Cuplikan Dokumen:

|---|

Perbuatan tersebut mengakibatkan kerugian materiil maupun immaterial (waktu,
nilai, jasa, uang, barang, harga diri, martabat, kerahasiaan informasi) yang
cenderung lebih besar dibandingkan kejahatan konvensional
d.
Pelakunya adalah orang yang menguasai penggunaan internet beserta aplikasinya.
Perbuatan tersebut seringkali dilakukan secara transnasional/ melintasi batas
negara.
C. Pengaturan Cyber Crime di
Indonesia
Indonesia
belum memiliki Undang-Undang khusus/cyber law yang mengatur mengenai cybercrime
Tetapi, terdapat beberapa hukum positif lain yang berlaku umum dan dapat
dikenakan bagi para pelaku cybercrime terutama untuk kasuskasus yang
menggunakan komputer sebagai sarana, diantaranya:[10]
a.
Kitab Undang-Undang Hukum Pidana
Pasal-pasal
didalam KUHP biasanya digunakan lebih dari satu Pasal karena melibatkan
beberapa perbuatan sekaligus pasal-pasal yang dapat dikenakan dalam KUHP pada
cybercrime yaitu:
1.
Pasal 362 KUHP yang dikenakan untuk kasus carding dimana pelaku mencuri nomor
kartu kredit milik orang lain walaupun tidak secara fisik karena hanya nomor
kartunya saja yang diambil dengan menggunakan software card generator di
Internet untuk melakukan transaksi di ecommerce. Setelah dilakukan transaksi
dan barang dikirimkan, kemudian penjual yang ingin mencairkan uangnya di bank
ternyata ditolak karena pemilik kartu bukanlah orang yang melakukan transaksi.

|---|

Tugas 1: Menurut cuplikan dokumen, mengapa penjual dalam kasus carding ditolak ketika ingin mencairkan uangnya di bank?
Tugas 2: Salin persis bagian cuplikan dokumen mulai dari "Pasal 362 KUHP" sampai dengan "yang melakukan transaksi.".

Data Tersimpan:
|---|

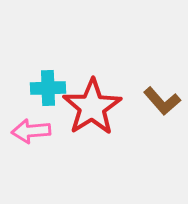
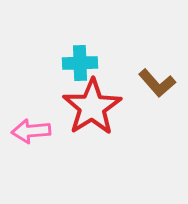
cyan cross: moved 32 px right, 25 px up
brown L-shape: moved 5 px left, 18 px up
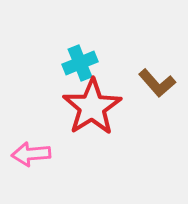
cyan cross: rotated 20 degrees counterclockwise
pink arrow: moved 23 px down
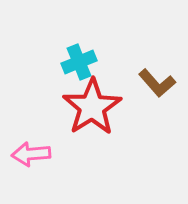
cyan cross: moved 1 px left, 1 px up
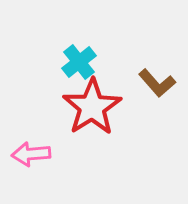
cyan cross: rotated 16 degrees counterclockwise
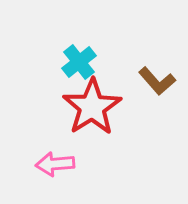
brown L-shape: moved 2 px up
pink arrow: moved 24 px right, 10 px down
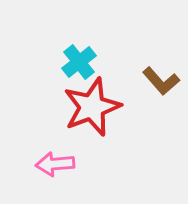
brown L-shape: moved 4 px right
red star: rotated 12 degrees clockwise
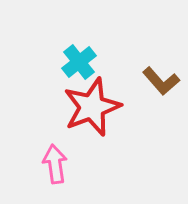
pink arrow: rotated 87 degrees clockwise
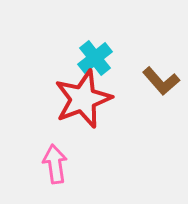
cyan cross: moved 16 px right, 4 px up
red star: moved 9 px left, 8 px up
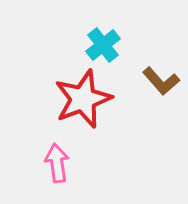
cyan cross: moved 8 px right, 13 px up
pink arrow: moved 2 px right, 1 px up
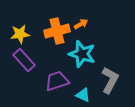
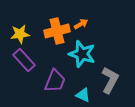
purple trapezoid: moved 2 px left; rotated 130 degrees clockwise
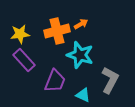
cyan star: moved 2 px left, 1 px down
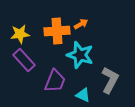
orange cross: rotated 10 degrees clockwise
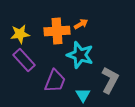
cyan triangle: rotated 35 degrees clockwise
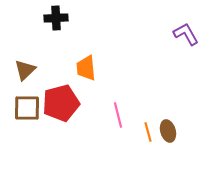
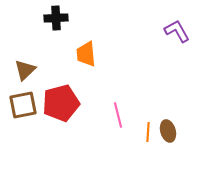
purple L-shape: moved 9 px left, 3 px up
orange trapezoid: moved 14 px up
brown square: moved 4 px left, 3 px up; rotated 12 degrees counterclockwise
orange line: rotated 18 degrees clockwise
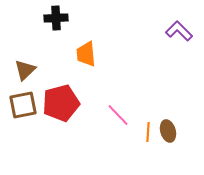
purple L-shape: moved 2 px right; rotated 16 degrees counterclockwise
pink line: rotated 30 degrees counterclockwise
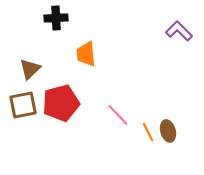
brown triangle: moved 5 px right, 1 px up
orange line: rotated 30 degrees counterclockwise
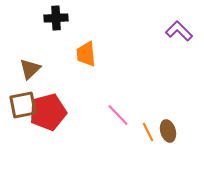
red pentagon: moved 13 px left, 9 px down
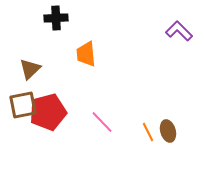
pink line: moved 16 px left, 7 px down
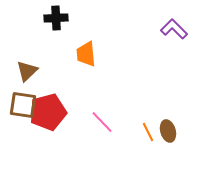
purple L-shape: moved 5 px left, 2 px up
brown triangle: moved 3 px left, 2 px down
brown square: rotated 20 degrees clockwise
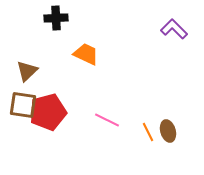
orange trapezoid: rotated 120 degrees clockwise
pink line: moved 5 px right, 2 px up; rotated 20 degrees counterclockwise
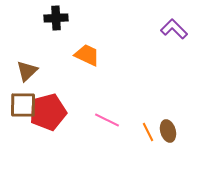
orange trapezoid: moved 1 px right, 1 px down
brown square: rotated 8 degrees counterclockwise
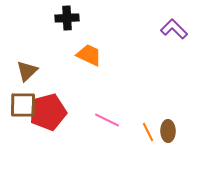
black cross: moved 11 px right
orange trapezoid: moved 2 px right
brown ellipse: rotated 15 degrees clockwise
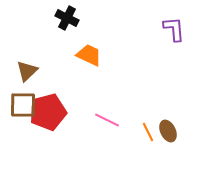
black cross: rotated 30 degrees clockwise
purple L-shape: rotated 40 degrees clockwise
brown ellipse: rotated 25 degrees counterclockwise
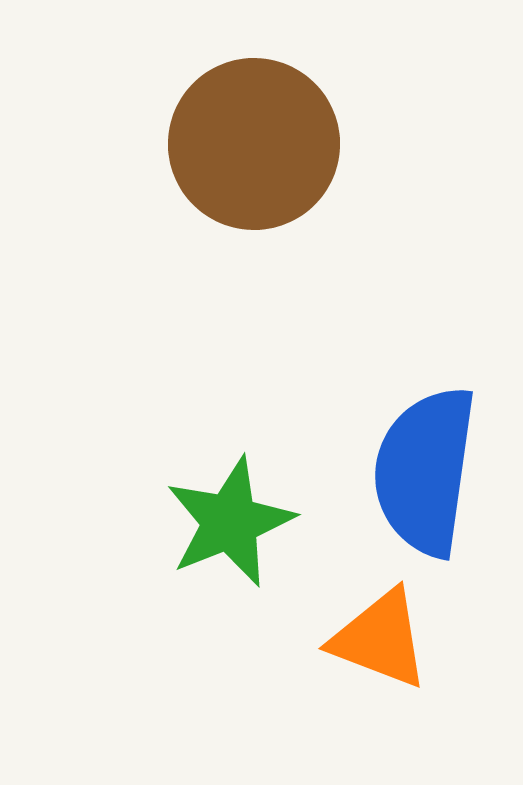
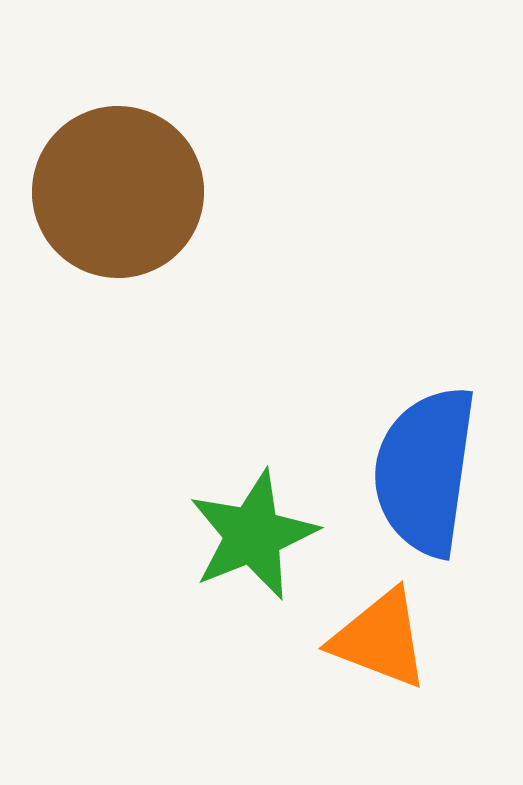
brown circle: moved 136 px left, 48 px down
green star: moved 23 px right, 13 px down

|---|

Hasil Tugas 1: Pencairan itu ditolak karena pemilik kartu kredit bukanlah orang yang melakukan transaksi.

Hasil Tugas 2:
Pasal 362 KUHP yang dikenakan untuk kasus carding dimana pelaku mencuri nomor
kartu kredit milik orang lain walaupun tidak secara fisik karena hanya nomor
kartunya saja yang diambil dengan menggunakan software card generator di
Internet untuk melakukan transaksi di ecommerce. Setelah dilakukan transaksi
dan barang dikirimkan, kemudian penjual yang ingin mencairkan uangnya di bank
ternyata ditolak karena pemilik kartu bukanlah orang yang melakukan transaksi.